Lettuce table, I officially declare you, epic fail. Please note the marked similarity in size and fortitude of my lettuce to earlier in the month. That is to say, its not stinking growing! At all.
The largest of my ‘crop’ at less than palm size. Most of them look more like this.
We sprouted. There was much joy. And that’s about it. I think they looked better in May. No distinguishable progress in 8 weeks? Evicted. The Ladies will dine on gourmet micro greens before the week is out. Mark my words.
In recent history, I’ve amended their soil with everything from coffee grounds to compost to fish emulsion. Nothing. I got nothing. Ingrates. Pale, wilty ingrates.
That’s our lesson in how to not start a lettuce table.
Next up? Tomato Trellises.
This is how you don’t trellis your tomatoes in desperate need of a little support. It’s a complicated procedure, involving not enough time, and just a dash of apathy. Tough to get it right.
This here though, this is advanced. The lost art of how to not have a fall garden. It’s hard to tell, I know. Subtle. The tell tale sign being the lack of a f$!@ing bed.
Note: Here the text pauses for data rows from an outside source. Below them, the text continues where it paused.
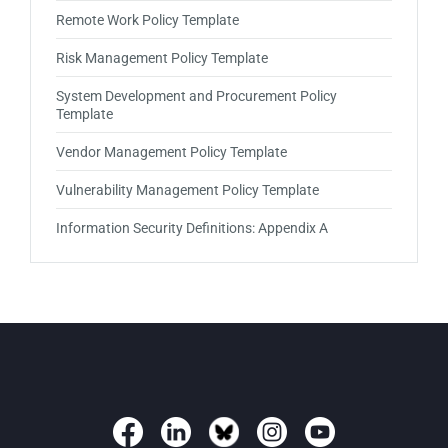
Remote Work Policy Template
Risk Management Policy Template
System Development and Procurement Policy
Template
Vendor Management Policy Template
Vulnerability Management Policy Template
Information Security Definitions: Appendix A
For this you need really good intentions. Plans even. You take those, and you go watch the second season of Downton Abbey.
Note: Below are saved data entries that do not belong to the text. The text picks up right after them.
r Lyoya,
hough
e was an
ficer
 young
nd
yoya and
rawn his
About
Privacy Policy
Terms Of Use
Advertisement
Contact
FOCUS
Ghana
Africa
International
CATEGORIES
There you have it. My contribution to the blogger world of How-To’s. In some cases, I’m actively doing something wrong. Does it matter that I’m not sure about the exact nature of the wrongness? Not according to the lettuce and spinach it doesn’t. Will I start over? Will I ever grow some fricking lettuce? I’ll let you know after the lettuce table is violently dismantled. Clearly, I’m also rocking the just plain Not. Not doing. Not building. Not getting done. I’ll serve as a cautionary tale, if not a pinterest pin.